Manipulations et réinventions
Dans son travail artistique, elle tend à modifier ou manipuler les objets du quotidien dans leurs aspects et jusque dans leurs utilisations habituelles pour leur donner de nouvelles significations, mais surtout pour, « remettre en question leur signification. Parfois, en découpant ou en mettant leurs parties en différents lieux, on génère déjà un objet complètement différent ou qui parle d’autres possibilités. Ces changements s’affrontent, sont généralement très évidents, frôlant parfois l’absurde ». Hisae Ikenage a étudié les Beaux-Arts au Mexique, à Kyoto, Barcelone et Madrid pour exposer ensuite partout dans le monde jusqu’aux États-Unis, en passant par Hong Kong, le Royaume-Uni et l’Allemagne. Après tout cela, on gage d’une certaine universalité dans son travail. D’abord d’un point de vue formel, par son utilisation d’objets utilisés dans la plupart des pays du monde, une chaise, une table, un canapé… Ensuite, sur le planconceptuel, « je lance des idées qui parlent de production, d’industrialisation, de mondialisation, de travail, d’économie, de manipulation, de bien-être, d’utopie… Des thèmes universels ».

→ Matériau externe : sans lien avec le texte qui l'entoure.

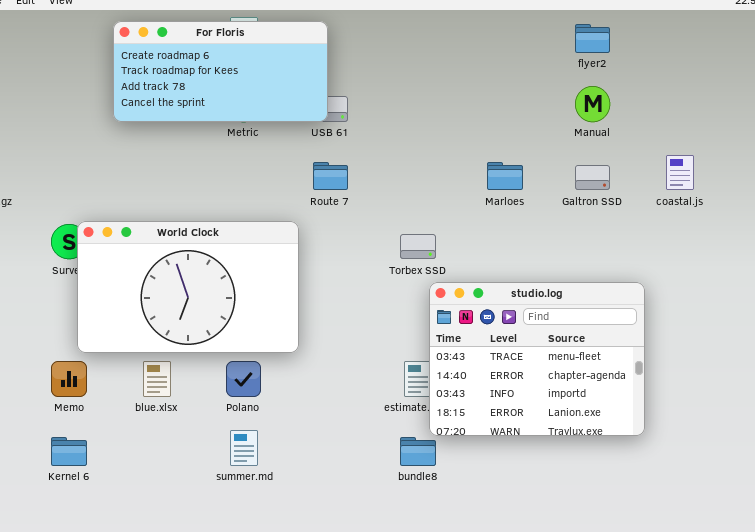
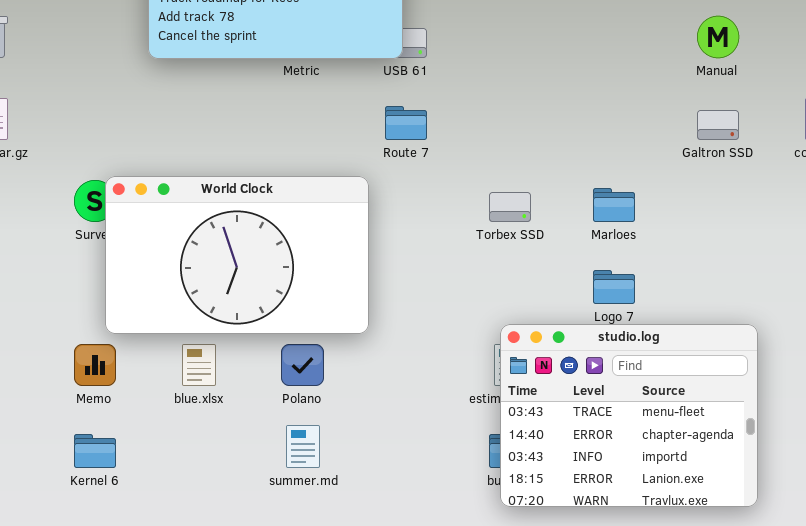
Marloes: [487,162,523,190] -> [593,188,635,222], moved
studio.log: [429,282,645,436] -> [500,324,758,507], moved

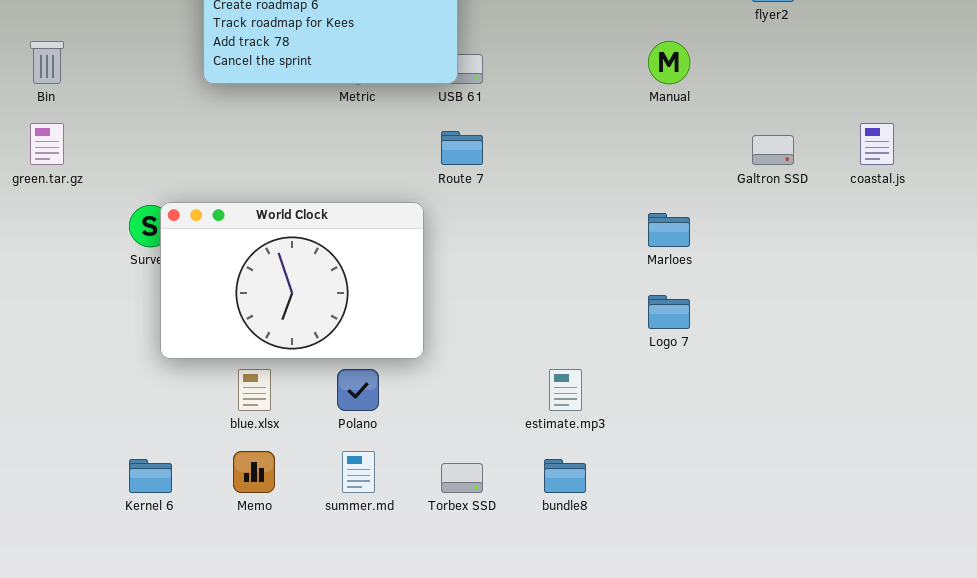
Manual: [697,16,739,58] -> [648,41,690,84], moved
Torbex SSD: [489,192,531,222] -> [441,463,483,493], moved
studio.log: [500,324,758,507] -> none, closed
Memo: [74,344,116,386] -> [233,451,275,493], moved

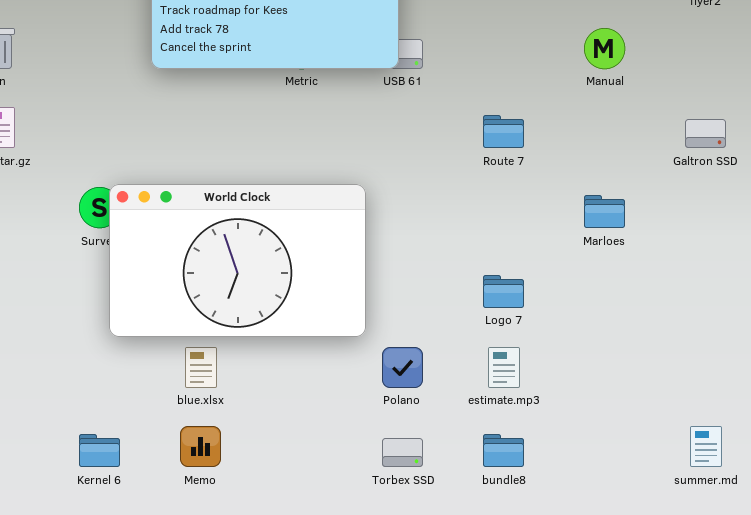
Route 7: [441,131,483,165] -> [483,115,524,148], moved
Logo 7: [648,295,690,329] -> [483,275,524,308], moved
Polano: [337,369,379,411] -> [382,347,423,388], moved
summer.md: [342,451,375,493] -> [690,426,722,467], moved

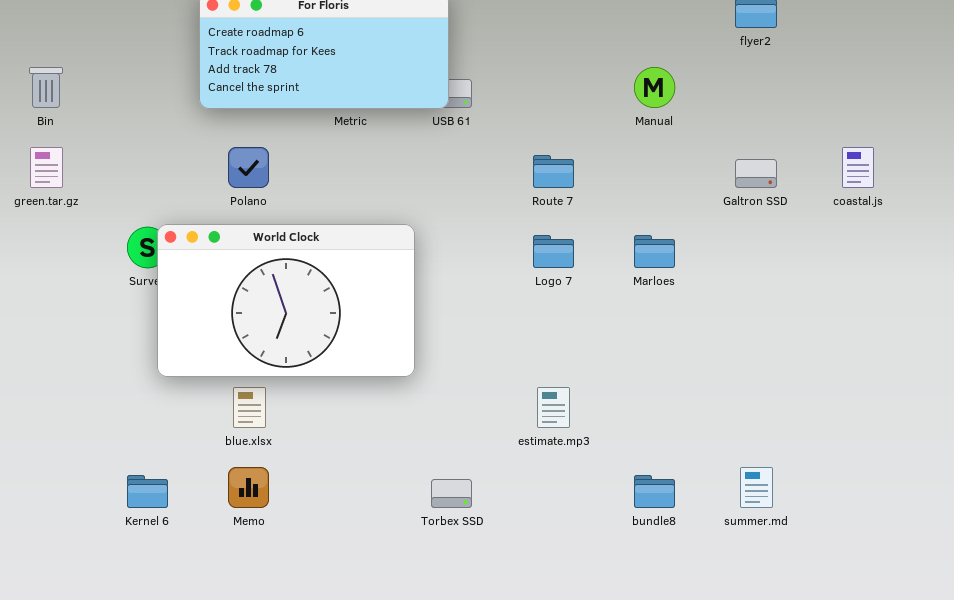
Logo 7: [483,275,524,308] -> [533,235,574,268], moved
Polano: [382,347,423,388] -> [228,147,269,188], moved
bundle8: [483,434,524,467] -> [634,475,675,508], moved

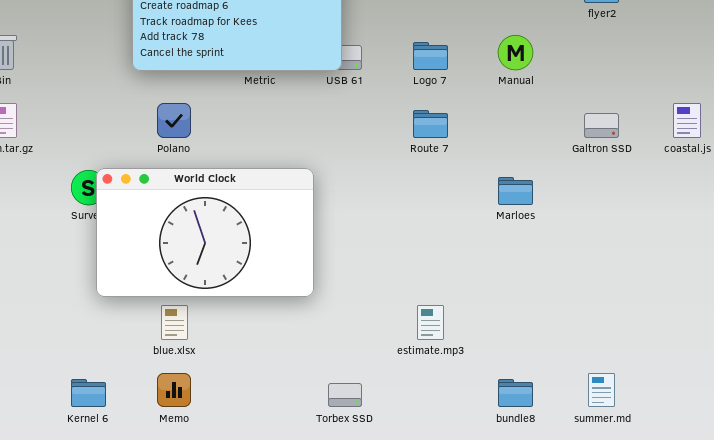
Logo 7: [533,235,574,268] -> [413,42,448,70], moved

À l’image de son exposition Multifonctionnel à la galerie Octave Cowbell en 2016, où elle transforme des meubles en ajoutant des pièces d’autres meubles pour les rendre polyvalents, l’art d’Ikenaga redéfinit le monde qui nous entoure, et pour elle il est un outil pour nous poser des questions sur ce monde, « j’utilise ces objets qui nous entourent comme point de départ pour parler des processus qui se répètent dans de nombreux aspects de notre société, pour les rendre visibles. J’aime à soulever l’idée qu’il y a d’autres mondes possibles, d’autres façons de voir et de faire les choses ».
Et en effet, de sa série From a Distance (2009) jusqu’à son livre Only Wood (2016), on retrouve au cœur de sa problématique artistique, les confrontations, entre industriel et artisanal, et entre humanisation et mondialisation, inhérentes à la conception des objets. Partant de ce qui est à sa portée, elle questionne également, la production des objets, de leur origine à leur distribution, tant sur le plan pratique qu’idéologique.
Grandeur et renouveau
Dans ses récents projets, il y a Creation, montré à la basilique Saint-Vincent de Metz en 2017, puis sous le titre Creation 2.0, à la galerie Castel Coucou logée dans une ancienne synagogue. Un projet inconsciemment ancré dans une forme de désacralisation de ces deux espaces mais dans le respect du « sacré » de chacun des lieux, la poussant à revoir ses plans pour finalement construire des animaux à taille réelle, pour faire le lien entre les dimensions et l’architecture de la basilique, « les animaux étaient faits de carton, de fil de fer et de papier mâché et recouverts de tissu blanc, avec de la ficelle, pour souligner leurs formes ».
Patience et impatience
Même si pour l’instant Hisae Ikenaga estime qu’il est trop tôt pour lancer des propositions, elle explique que ce sont les discours des artistes qui vont évoluer dans l’après-crise sanitaire, « je suis en train d’assimiler et de vivre ce moment si dur et de grands changements. Mon discours va sûrement changer, car nous allons vivre, au moins pour un temps, d’une manière différente et nous adapter à des espaces et des dynamiques de comportement différents ». Et même face à la crise économique et ses ravages, qui est à nos portes, ou l’aspect émotionnel de la distanciation sociale et familiale, l’artiste voit du positif dans tout cela, « le confinement m’a fait comprendre que la chose la plus importante est la santé et cela m’a amené à chercher des dynamiques pour l’améliorer, de l’exercice physique, de la nourriture saine, des soins aux animaux et à la nature… Je veux profiter de cette occasion pour remercier tout le personnel de santé… leur travail est admirable ».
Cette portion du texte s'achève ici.